Exercise details:
Check each line of the listing below for the string "nákupních", and copy the ones that have it.

-------- Input material

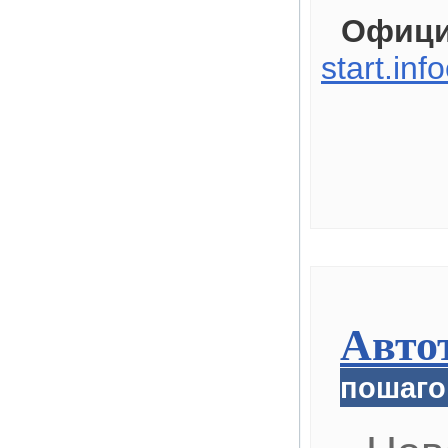
Офици
start.inf
Авто
пошаго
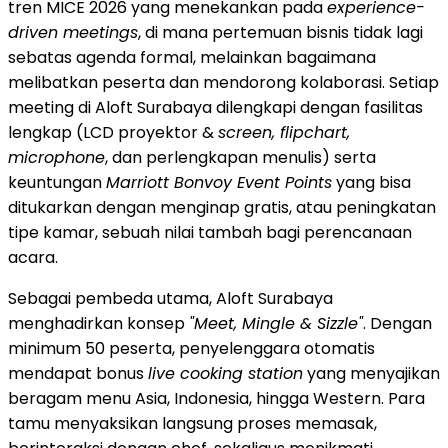
tren MICE 2026 yang menekankan pada
experience-
driven meetings
, di mana pertemuan bisnis tidak lagi
sebatas agenda formal, melainkan bagaimana
melibatkan peserta dan mendorong kolaborasi. Setiap
meeting di Aloft Surabaya dilengkapi dengan fasilitas
lengkap (LCD proyektor &
screen, flipchart,
microphone
, dan perlengkapan menulis) serta
keuntungan
Marriott Bonvoy Event Points
yang bisa
ditukarkan dengan menginap gratis, atau peningkatan
tipe kamar, sebuah nilai tambah bagi perencanaan
acara.
Sebagai pembeda utama, Aloft Surabaya
menghadirkan konsep
"Meet, Mingle & Sizzle"
. Dengan
minimum 50 peserta, penyelenggara otomatis
mendapat bonus
live cooking station
yang menyajikan
beragam menu Asia, Indonesia, hingga Western. Para
tamu menyaksikan langsung proses memasak,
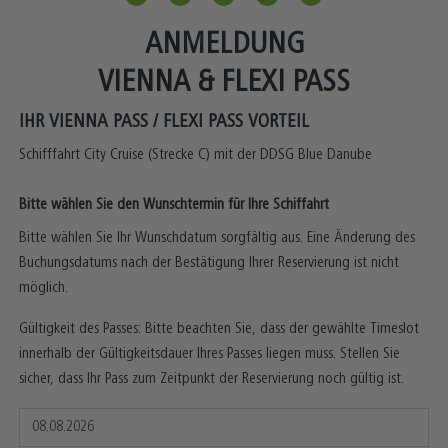
ANMELDUNG
VIENNA & FLEXI PASS
IHR VIENNA PASS / FLEXI PASS VORTEIL
Schifffahrt City Cruise (Strecke C) mit der DDSG Blue Danube
Bitte wählen Sie den Wunschtermin für Ihre Schiffahrt
Bitte wählen Sie Ihr Wunschdatum sorgfältig aus. Eine Änderung des
Buchungsdatums nach der Bestätigung Ihrer Reservierung ist nicht
möglich.
Gültigkeit des Passes: Bitte beachten Sie, dass der gewählte Timeslot
innerhalb der Gültigkeitsdauer Ihres Passes liegen muss. Stellen Sie
sicher, dass Ihr Pass zum Zeitpunkt der Reservierung noch gültig ist.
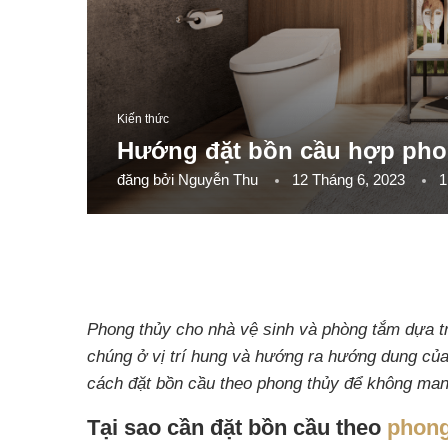
Kiến thức
Hướng đặt bồn cầu hợp phon
đăng bởi
Nguyễn Thu
12 Tháng 6, 2023
1
Phong thủy cho nhà vệ sinh và phòng tắm dựa tr
chúng ở vị trí hung và hướng ra hướng dung của 
cách đặt bồn cầu theo phong thủy để không man
Tại sao cần đặt bồn cầu theo
phong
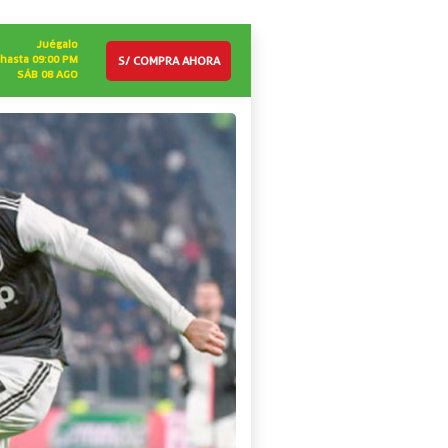
Juégalo
S/ COMPRA AHORA
hasta 09:00 PM
SÁB 08 AGO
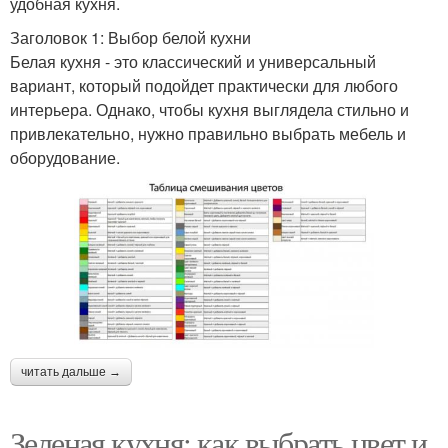
удобная кухня.
Заголовок 1: Выбор белой кухни
Белая кухня - это классический и универсальный
вариант, который подойдет практически для любого
интерьера. Однако, чтобы кухня выглядела стильно и
привлекательно, нужно правильно выбрать мебель и
оборудование.
читать дальше →
Зеленая кухня: как выбрать цвет и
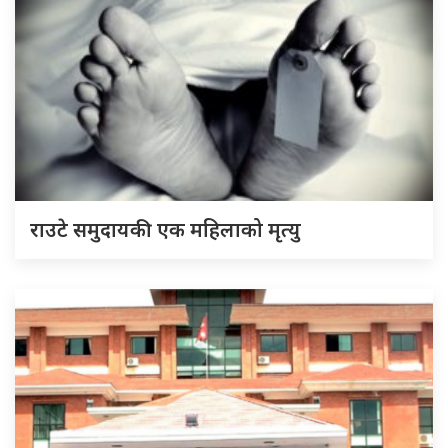
राउटे समुदायकी एक महिलाको मृत्यु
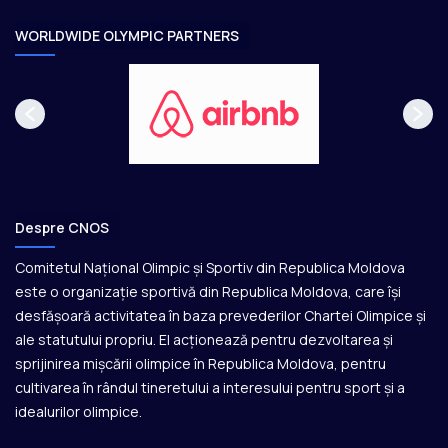
r
e
WORLDWIDE OLYMPIC PARTNERS
Despre CNOS
Comitetul Național Olimpic și Sportiv din Republica Moldova
este o organizație sportivă din Republica Moldova, care își
desfășoară activitatea în baza prevederilor Chartei Olimpice și
ale statutului propriu. El acționează pentru dezvoltarea și
sprijinirea mișcării olimpice în Republica Moldova, pentru
cultivarea în rândul tineretului a interesului pentru sport și a
idealurilor olimpice.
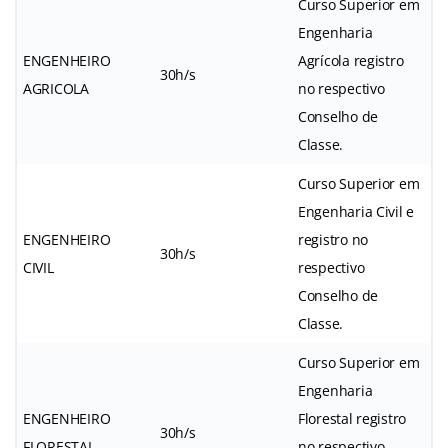
Curso Superior em
Engenharia
ENGENHEIRO
Agrícola registro
30h/s
AGRICOLA
no respectivo
Conselho de
Classe.
Curso Superior em
Engenharia Civil e
ENGENHEIRO
registro no
30h/s
CIVIL
respectivo
Conselho de
Classe.
Curso Superior em
Engenharia
ENGENHEIRO
Florestal registro
30h/s
FLORESTAL
no respectivo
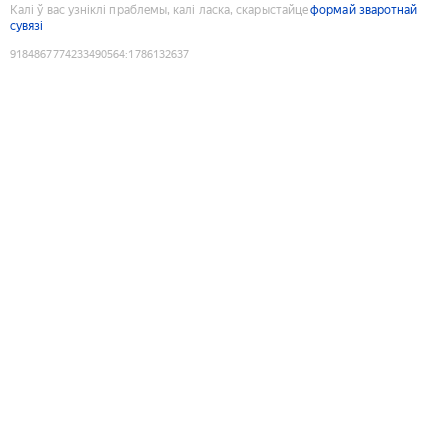
Калі ў вас узніклі праблемы, калі ласка, скарыстайце
формай зваротнай
сувязі
9184867774233490564
:
1786132637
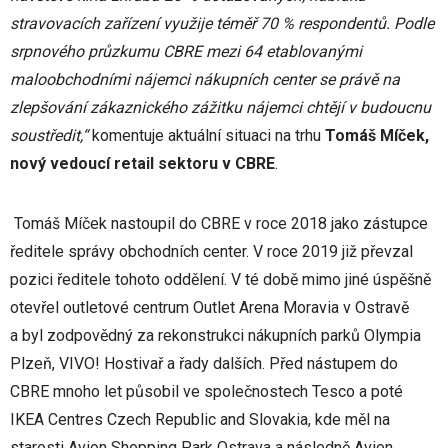
stravovacích zařízení využije téměř 70 % respondentů. Podle
srpnového průzkumu CBRE mezi 64 etablovanými
maloobchodními nájemci nákupních center se právě na
zlepšování zákaznického zážitku nájemci chtějí v budoucnu
soustředit,“
komentuje aktuální situaci na trhu
Tomáš Míček,
nový vedoucí retail sektoru v CBRE
.
Tomáš Míček nastoupil do CBRE v roce 2018 jako zástupce
ředitele správy obchodních center. V roce 2019 již převzal
pozici ředitele tohoto oddělení. V té době mimo jiné úspěšně
otevřel outletové centrum Outlet Arena Moravia v Ostravě
a byl zodpovědný za rekonstrukci nákupních parků Olympia
Plzeň, VIVO! Hostivař a řady dalších. Před nástupem do
CBRE mnoho let působil ve společnostech Tesco a poté
IKEA Centres Czech Republic and Slovakia, kde měl na
starosti Avion Shopping Park Ostrava a následně Avion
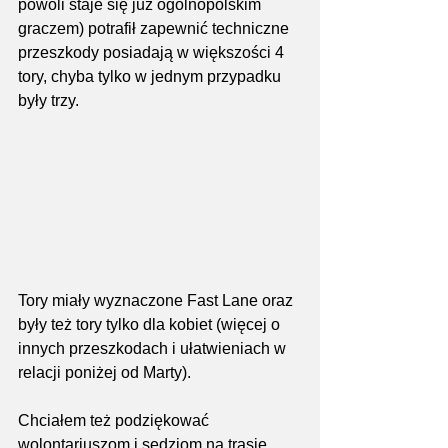
powoli staje się już ogólnopolskim 
graczem) potrafił zapewnić techniczne 
przeszkody posiadają w większości 4 
tory, chyba tylko w jednym przypadku 
były trzy.
Tory miały wyznaczone Fast Lane oraz 
były też tory tylko dla kobiet (więcej o 
innych przeszkodach i ułatwieniach w 
relacji poniżej od Marty).
Chciałem też podziękować 
wolontariuszom i sędziom na trasie, 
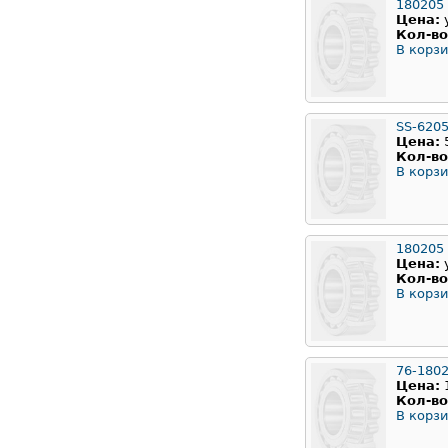
180205
Цена:
Кол-во
В корзи
SS-620
Цена:
Кол-во
В корзи
180205
Цена:
Кол-во
В корзи
76-180
Цена:
Кол-во
В корзи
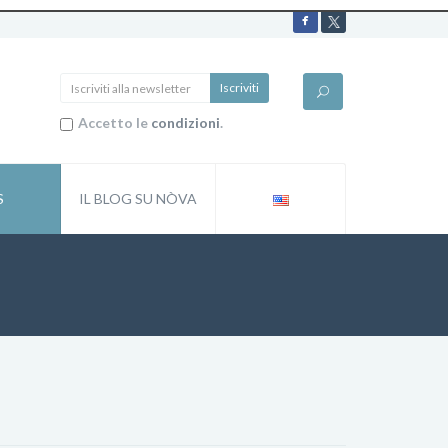
Accetto le
condizioni
.
S
IL BLOG SU NÒVA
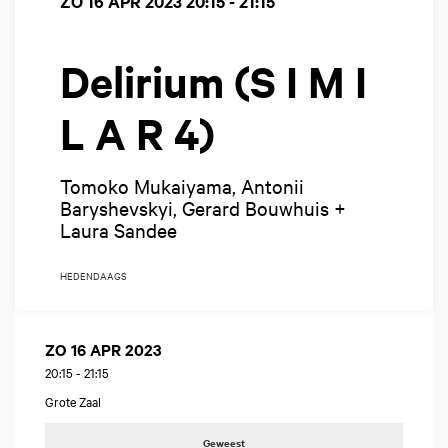
ZO 16 APR 2023
20:15 - 21:15
Delirium (S I M I
L A R 4)
Tomoko Mukaiyama, Antonii
Baryshevskyi, Gerard Bouwhuis +
Laura Sandee
HEDENDAAGS
ZO 16 APR 2023
20:15
-
21:15
Grote Zaal
Geweest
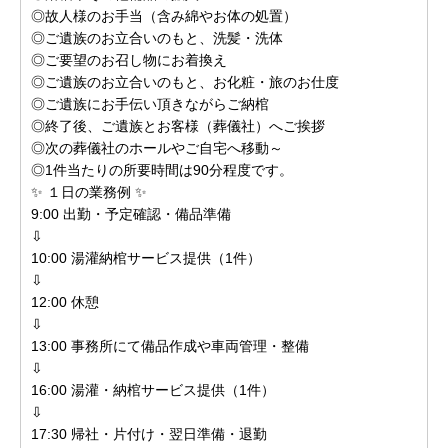
◎故人様のお手当（含み綿やお体の処置）
◎ご遺族のお立合いのもと、洗髪・洗体
◎ご要望のお召し物にお着換え
◎ご遺族のお立合いのもと、お化粧・旅のお仕度
◎ご遺族にお手伝い頂きながらご納棺
◎終了後、ご遺族とお客様（葬儀社）へご挨拶
◎次の葬儀社のホールやご自宅へ移動～
◎1件当たりの所要時間は90分程度です。
✨ １日の業務例 ✨
9:00 出勤・予定確認・備品準備
⇩
10:00 湯灌納棺サービス提供（1件）
⇩
12:00 休憩
⇩
13:00 事務所にて備品作成や車両管理・整備
⇩
16:00 湯灌・納棺サービス提供（1件）
⇩
17:30 帰社・片付け・翌日準備・退勤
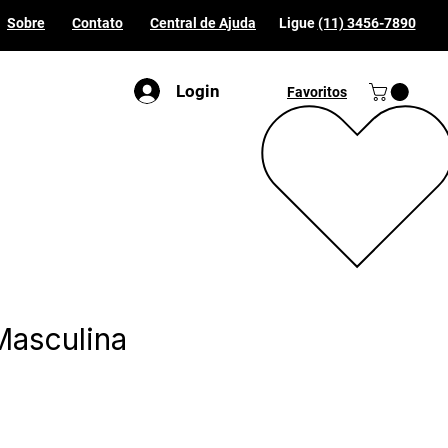
Sobre
Contato
Central de Ajuda
Ligue
(11) 3456-7890
Login
Favoritos
Masculina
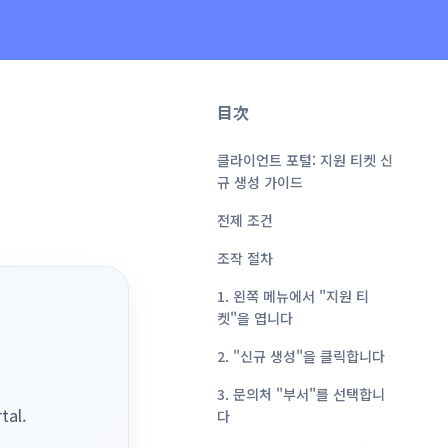
目次
클라이언트 포털: 지원 티켓 신
규 생성 가이드
전제 조건
조작 절차
1. 왼쪽 메뉴에서 "지원 티
켓"을 엽니다
2. "신규 생성"을 클릭합니다
3. 문의처 "부서"를 선택합니
tal.
다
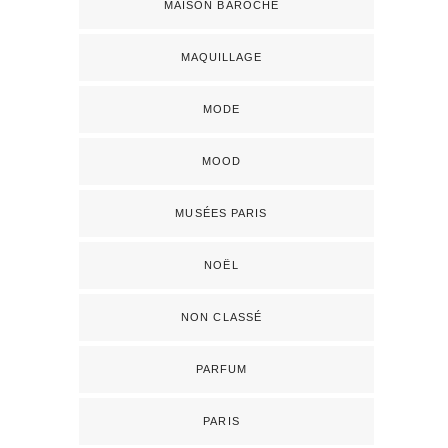
MAISON BAROCHE
MAQUILLAGE
MODE
MOOD
MUSÉES PARIS
NOËL
NON CLASSÉ
PARFUM
PARIS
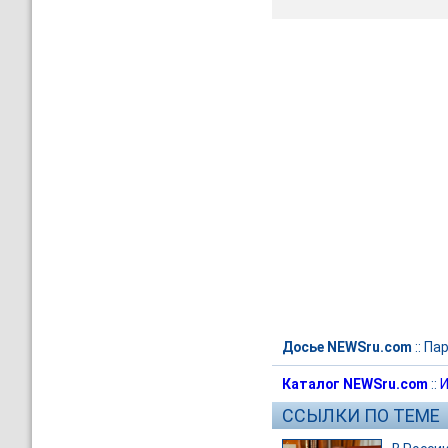
Досье NEWSru.com
::
Пар
Каталог NEWSru.com
::
И
ССЫЛКИ ПО ТЕМЕ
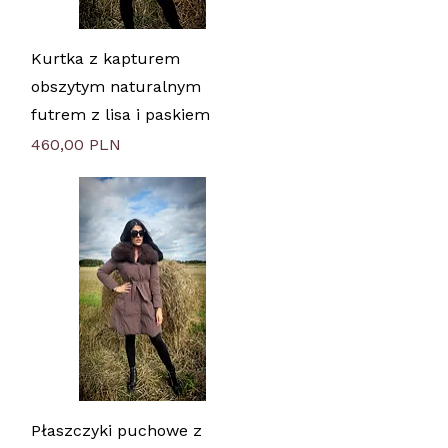
Быстрый просмотр
Kurtka z kapturem
obszytym naturalnym
futrem z lisa i paskiem
Цена
460,00 PLN
Быстрый просмотр
Płaszczyki puchowe z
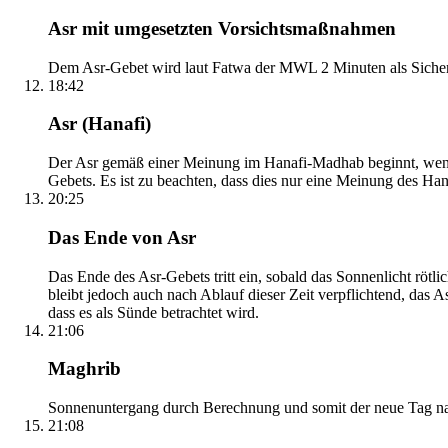
Asr mit umgesetzten Vorsichtsmaßnahmen
Dem Asr-Gebet wird laut Fatwa der MWL 2 Minuten als Sicher
18:42
Asr (Hanafi)
Der Asr gemäß einer Meinung im Hanafi-Madhab beginnt, wenn 
Gebets. Es ist zu beachten, dass dies nur eine Meinung des Ha
20:25
Das Ende von Asr
Das Ende des Asr-Gebets tritt ein, sobald das Sonnenlicht rötl
bleibt jedoch auch nach Ablauf dieser Zeit verpflichtend, das 
dass es als Sünde betrachtet wird.
21:06
Maghrib
Sonnenuntergang durch Berechnung und somit der neue Tag nach
21:08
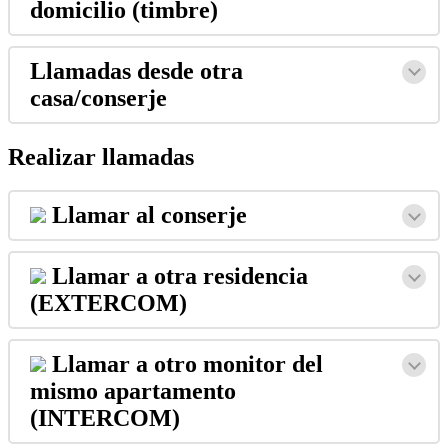
domicilio
(
timbre
)
Llamadas
desde
otra
casa
/
conserje
Realizar
llamadas
Llamar
al
conserje
Llamar
a
otra
residencia
(
EXTERCOM
)
Llamar
a
otro
monitor
del
mismo
apartamento
(
INTERCOM
)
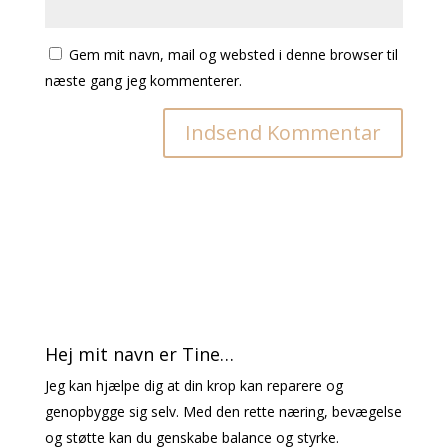
Gem mit navn, mail og websted i denne browser til
næste gang jeg kommenterer.
Hej mit navn er Tine…
Jeg kan hjælpe dig at din krop kan reparere og
genopbygge sig selv. Med den rette næring, bevægelse
og støtte kan du genskabe balance og styrke.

----------------

Response area:
maloobchodními nájemci nákupních center se právě na
a byl zodpovědný za rekonstrukci nákupních parků Olympia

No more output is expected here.